Additionally, I say go for the instrument you find most interesting, regardless of how difficult it is! All of them are going to take time and effort so you might as well play something you love.
December 1, 2014 at 6:37 am #28109
- This reply was modified 1 year ago by pomeroy.
This is very interesting topic! Also one that requires special discussion (as is going on here). I like the way v3jimenze layed out his personal experience of the levels of difficulty for the some instruments.
Concerning the easiest instrument I would side with dayzd. The piano can be used as an analogy (by representing a number-line) for understanding intervals. To the left lower pitch and to the right higher pitch. The interval between two notes are certain semi-tones apart. This is a great start.
Now, the more difficult instrument (I say more difficult since the most difficult instrument is subjective) would be a stringed instrument with no frets in my opinion. This would include the violin, cello, viola, fretless bass guitar, etc., primarily because you have to find the perfect location to play a particular note.
Now that being said, I must state that music is what this is about. An instrument is like a portal between this world and the world of music. Which ever instrument is used, it is still music, and music is something you feel, something you experience. Thus any instrument you play is your representation of what you feel, making the statement of ‘the easiest/most-difficult instrument’ subjective to what you feel.
Don’t get me wrong, there are some degree of difficulty in every instrument, but in the end it all boils down to what feelings you are trying to express. Just my 2 cents. Please feel free to correct me if my perception is perhaps flawed.December 16, 2014 at 11:19 am #29164
I agree with what @pomeroy said. You should choose an instrument that you like and suits your purpose rather than one which is easiest to play. Spending years learning an instrument you don’t like isn’t my idea of spending your time wisely.

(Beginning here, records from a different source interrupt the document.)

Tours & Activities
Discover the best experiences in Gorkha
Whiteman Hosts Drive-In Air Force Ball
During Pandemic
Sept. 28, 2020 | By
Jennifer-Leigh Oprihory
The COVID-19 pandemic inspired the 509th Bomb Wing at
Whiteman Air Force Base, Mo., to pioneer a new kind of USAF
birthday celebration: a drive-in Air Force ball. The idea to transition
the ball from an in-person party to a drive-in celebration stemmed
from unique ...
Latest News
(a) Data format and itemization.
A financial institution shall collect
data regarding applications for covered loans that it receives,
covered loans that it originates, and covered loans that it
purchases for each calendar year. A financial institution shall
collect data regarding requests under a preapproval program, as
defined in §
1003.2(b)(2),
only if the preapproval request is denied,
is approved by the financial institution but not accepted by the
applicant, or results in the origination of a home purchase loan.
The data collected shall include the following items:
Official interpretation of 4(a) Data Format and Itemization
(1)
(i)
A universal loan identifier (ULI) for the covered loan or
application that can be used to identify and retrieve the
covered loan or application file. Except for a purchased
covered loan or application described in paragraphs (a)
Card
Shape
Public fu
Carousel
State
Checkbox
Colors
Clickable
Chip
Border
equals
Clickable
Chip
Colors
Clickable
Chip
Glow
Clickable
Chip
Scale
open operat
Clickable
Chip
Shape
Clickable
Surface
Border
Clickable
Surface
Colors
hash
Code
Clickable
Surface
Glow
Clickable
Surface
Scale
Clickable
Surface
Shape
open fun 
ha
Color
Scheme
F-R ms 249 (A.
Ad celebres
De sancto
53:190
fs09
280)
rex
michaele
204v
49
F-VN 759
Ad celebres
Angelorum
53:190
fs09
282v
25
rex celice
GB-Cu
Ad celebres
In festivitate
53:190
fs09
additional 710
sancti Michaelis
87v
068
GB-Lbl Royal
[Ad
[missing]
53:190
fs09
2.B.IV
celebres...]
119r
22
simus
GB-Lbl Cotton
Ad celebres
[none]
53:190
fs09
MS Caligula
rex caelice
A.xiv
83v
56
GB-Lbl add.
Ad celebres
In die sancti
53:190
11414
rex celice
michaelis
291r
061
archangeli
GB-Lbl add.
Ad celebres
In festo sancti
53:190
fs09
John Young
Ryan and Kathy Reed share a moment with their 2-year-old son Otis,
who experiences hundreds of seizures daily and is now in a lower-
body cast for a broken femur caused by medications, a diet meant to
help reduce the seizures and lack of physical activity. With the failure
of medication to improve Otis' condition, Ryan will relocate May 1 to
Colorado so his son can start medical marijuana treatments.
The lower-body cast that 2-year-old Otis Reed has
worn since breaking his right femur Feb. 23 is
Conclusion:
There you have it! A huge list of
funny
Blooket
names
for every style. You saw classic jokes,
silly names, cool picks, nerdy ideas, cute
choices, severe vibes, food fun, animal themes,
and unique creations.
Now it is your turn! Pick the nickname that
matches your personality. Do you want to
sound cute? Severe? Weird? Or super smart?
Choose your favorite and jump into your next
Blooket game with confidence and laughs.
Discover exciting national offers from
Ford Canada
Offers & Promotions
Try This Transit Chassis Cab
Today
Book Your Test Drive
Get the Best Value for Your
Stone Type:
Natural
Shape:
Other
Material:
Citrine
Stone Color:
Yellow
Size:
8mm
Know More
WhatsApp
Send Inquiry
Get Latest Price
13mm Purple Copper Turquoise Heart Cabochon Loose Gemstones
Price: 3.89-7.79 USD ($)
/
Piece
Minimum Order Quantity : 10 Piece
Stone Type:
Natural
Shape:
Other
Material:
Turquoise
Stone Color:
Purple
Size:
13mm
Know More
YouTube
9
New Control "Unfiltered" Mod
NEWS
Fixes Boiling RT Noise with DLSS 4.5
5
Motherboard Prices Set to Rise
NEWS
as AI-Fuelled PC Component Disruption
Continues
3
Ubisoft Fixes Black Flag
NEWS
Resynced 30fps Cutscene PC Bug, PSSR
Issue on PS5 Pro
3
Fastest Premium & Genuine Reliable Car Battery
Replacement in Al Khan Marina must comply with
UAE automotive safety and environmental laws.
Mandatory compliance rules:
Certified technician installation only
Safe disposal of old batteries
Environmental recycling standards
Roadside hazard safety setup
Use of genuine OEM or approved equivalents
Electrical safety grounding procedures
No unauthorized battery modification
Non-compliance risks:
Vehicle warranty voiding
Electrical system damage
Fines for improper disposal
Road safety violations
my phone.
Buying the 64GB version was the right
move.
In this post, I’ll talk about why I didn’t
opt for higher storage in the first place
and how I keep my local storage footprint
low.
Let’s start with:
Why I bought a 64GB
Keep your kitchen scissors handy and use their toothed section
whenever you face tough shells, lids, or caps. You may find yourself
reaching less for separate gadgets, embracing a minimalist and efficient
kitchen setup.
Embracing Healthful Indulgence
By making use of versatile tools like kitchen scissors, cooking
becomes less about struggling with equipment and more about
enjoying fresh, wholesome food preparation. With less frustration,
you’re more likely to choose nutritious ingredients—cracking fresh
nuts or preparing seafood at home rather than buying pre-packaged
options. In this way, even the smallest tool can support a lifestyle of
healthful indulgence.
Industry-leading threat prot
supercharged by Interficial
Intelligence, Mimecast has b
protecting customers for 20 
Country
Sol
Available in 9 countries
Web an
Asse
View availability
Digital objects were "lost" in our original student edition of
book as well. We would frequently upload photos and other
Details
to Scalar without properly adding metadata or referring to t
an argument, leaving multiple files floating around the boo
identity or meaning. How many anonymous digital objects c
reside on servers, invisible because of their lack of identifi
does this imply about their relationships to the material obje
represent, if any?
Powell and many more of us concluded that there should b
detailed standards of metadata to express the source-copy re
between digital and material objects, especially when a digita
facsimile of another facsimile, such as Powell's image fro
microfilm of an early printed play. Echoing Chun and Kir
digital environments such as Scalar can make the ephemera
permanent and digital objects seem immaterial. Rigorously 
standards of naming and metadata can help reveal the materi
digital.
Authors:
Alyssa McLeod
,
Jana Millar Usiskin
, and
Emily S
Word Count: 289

For example, I chose a clarinet because I love the sound and it has the versatility for most things I would like to play – ranging from classical to jazz, rhythm and blues, folk, pop etc.
Whatever you choose, get a teacher or at least have access to someone with some experience who can advise you when you need it. Learning from books or the internet might appear to be OK at the start but poor technique is going to get you as you progress and you might have to start all over again.
Having said all that, the easiest instrument to learn is probably the tin flute – I kid you not. It is simple, cheap and not just a kid’s toy. It has the ability to play some really serious music if you like the sound. Just look up James Galway and tin whistle on YouTube and be amazed.December 16, 2014 at 11:24 am #29165
Oops – I meant tin whistle not flute.